Une galerie de portrait insolite. Pendant deux ans, modestement, Yann a "tiré le portrait" de ses contemporains, ses voisins, des habitués du quartier. Aujourd'hui, il présente une surprenante expo, miroir d'un quotidien à travers un regard sensible
Voir par l'œil de celui qu'on croise, mais qu'on regarde peu, celui de l'inconnu que l'on connaît. C'est un des objectifs insolites atteint par cette exposition photo organisée à Coulounieix-Chamiers, près de Périgueux. Yann, Yannick Jeanga de son vrai nom, est un photographe aussi peu conventionnel que les modèles qu'il a photographiés.
50 ans de présence
Cet habitant du quartier serait plutôt un marginal, hors de la société, qui avoue volontiers préférer vivre dehors, mais qui ne squatte pas les cages d'escalier pour ne pas déranger le voisinage. Il est dehors, Yann, mais toujours dans sa ville-banlieue, Coulounieix-Chamiers dont il sillonne les trottoirs depuis plus de 50 ans. Et depuis plus de 50 ans, il croise les locaux avec qui il a forcément, un jour ou l'autre, noué une relation fugace, un regard, un sourire, une parole. "Je connais pratiquement tous les prénoms, je connais tout le monde, ça fait 52 ans que je suis sur Chamiers, et tout le monde me connaît".
Saisir l'âme du quartier
Cet "invisible qui voit" a été repéré par le Voltigeur, un journal dédié aux communes de Coulounieix-Chamieux et Périgueux, réalisé principalement par les artistes de la résidence Vagabondage 932. Lorsqu'ils ont débarqué là en 2016, avec l'ambition de faire pénétrer l'art dans cette agglomération péri-urbaine, Yann s'est tout de suite intéressé aux initiatives et aux ateliers. Intérêt réciproque, puisque Yann est devenu peu de temps après un personnage mis en BD par la compagnie Ouïe-Dire pour le journal de quartier local Le Voltigeur.
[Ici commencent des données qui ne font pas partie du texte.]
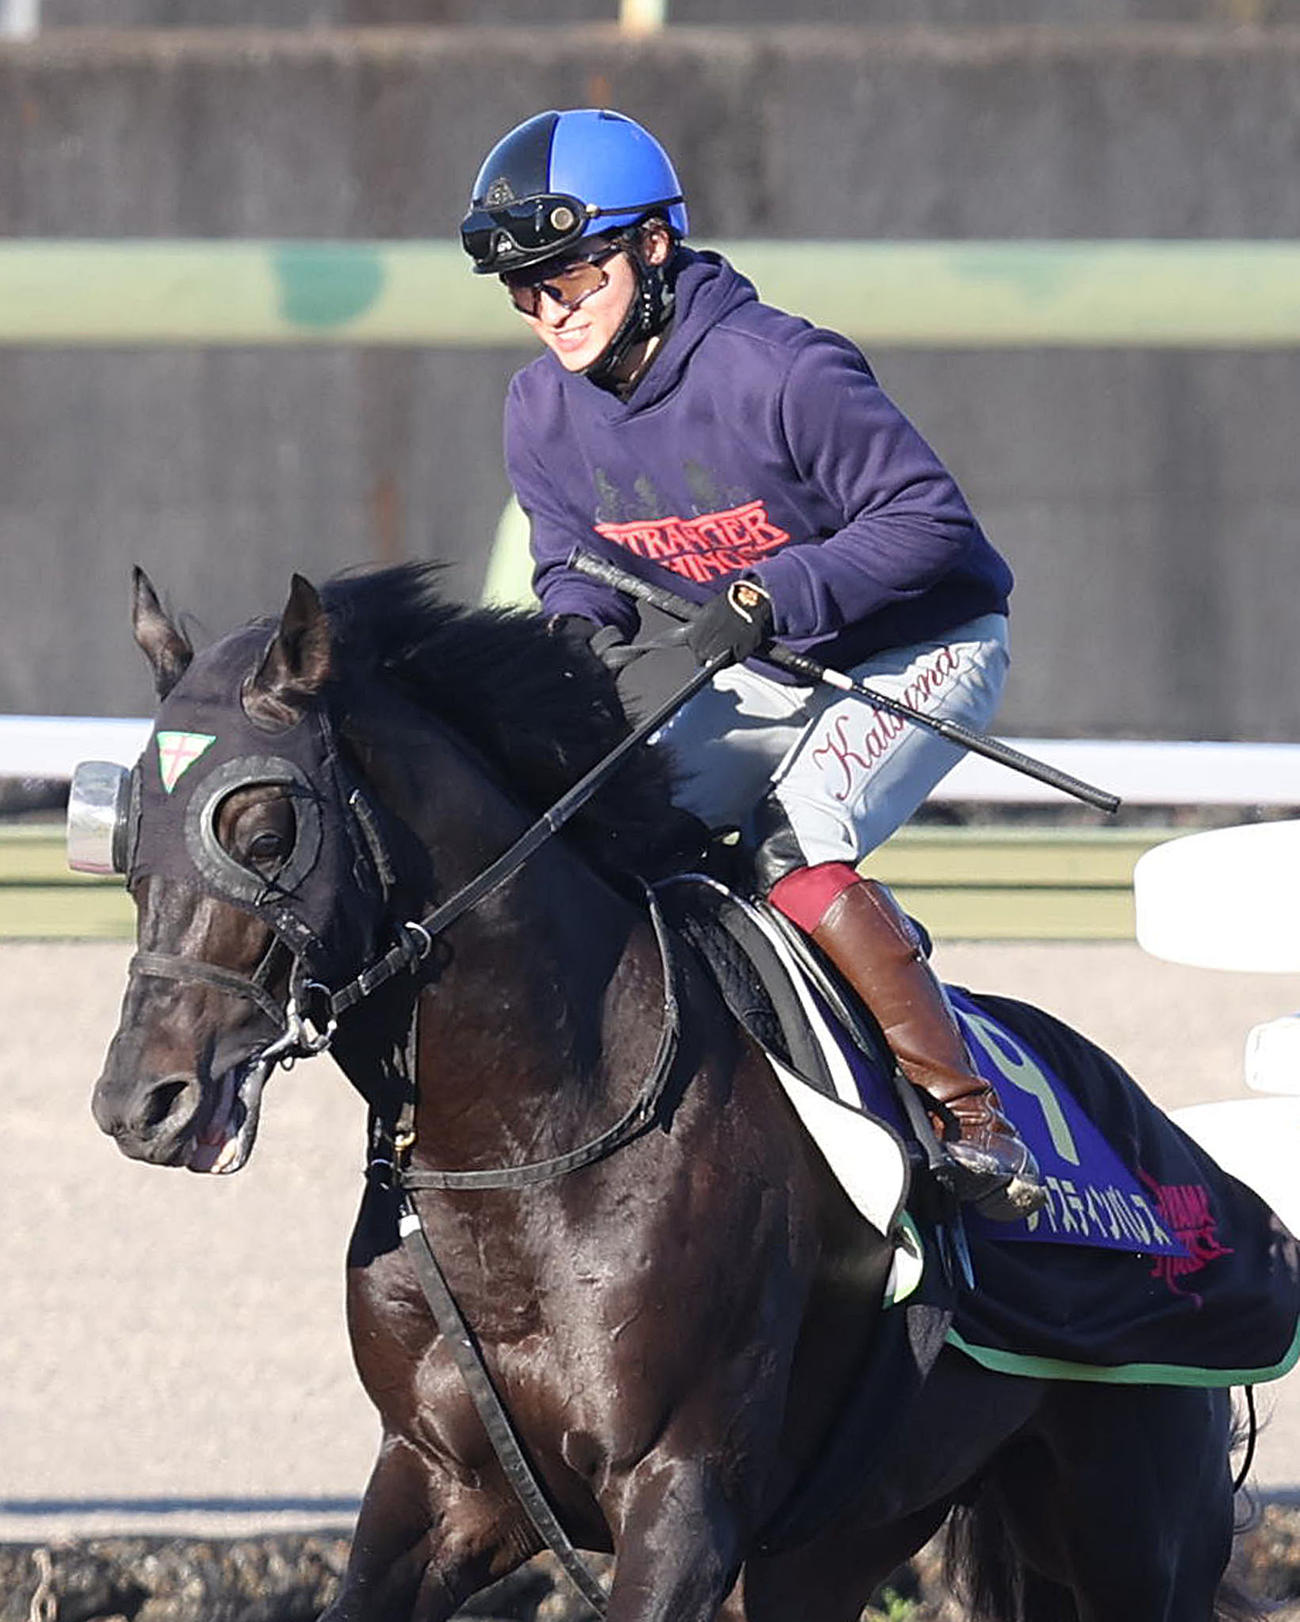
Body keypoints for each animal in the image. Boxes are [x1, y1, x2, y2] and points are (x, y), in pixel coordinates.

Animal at [86, 562, 1260, 1622]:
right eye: (128, 832)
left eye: (264, 830)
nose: (142, 1102)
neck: (527, 1147)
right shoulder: (438, 1482)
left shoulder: (681, 1492)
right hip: (845, 1536)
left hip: (1136, 1524)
Des velléités sur la photographie
"On a senti qu'il avait une velléité sur la photographie et donc Kamel lui a proposé de lui confier un appareil photographique numérique pro et il lui a proposé de donner des rendez-vous tous les mois, tous les trimestres pour voir un peu ce qu'il fabriquait avec cet appareil", explique Marc Pichelin de la Compagnie Ouïe-Dire.
Un jour, il est tombé sur les premiers portraits de ses potes devant la porte du Spar et Yann avait l'impression qu'il avait touché quelque chose.
Marc PichelinCompagnie Ouïe-Dire.
Une porte fraîchement repeinte d'un rouge flamboyant. Un fond idéal pour photographier ces visages tirés de l'anonymat, le temps d'un déclic.
Saisir l'âme du quartier
"C'est un peu l'image d'un quartier, d'une ville, des visages qu'on croise et dont on ne se rend pas compte qu'on se connaît tous. On s'est tous un petit peu retrouvé", confie Raphaëlle, une habitante. Ce que Yann avait touché, c'était tout simplement l'âme du quartier, celle de ses habitants.
"Je n'allais pas me lancer sur un truc à photographier les monuments, je suis resté sur le projet qu'eux, ils avaient.", explique Yann. Peu à peu, le photographe improvisé va figer en image le regard de ses amis, et des anonymes familiers qu'il croisait au quotidien, devant la supérette locale, rendez-vous incontournable du voisinage.
Témoin privilégié du quotidien
Deux ans de travail photographique et plusieurs semaines de préparation ont abouti à une exposition d'instantanés surprenants, l'image si familière de parfaits inconnus, de vagues relations, saisie avec une exactitude crue. "Il n'est pas artiste en tant qu'artiste professionnel comme les gens qu'on invite ici, mais il est en relation avec des gens. La relation qu'il a, lui, nous les artistes qu'on invite ne peuvent pas l'avoir", résume Marc Pichelin.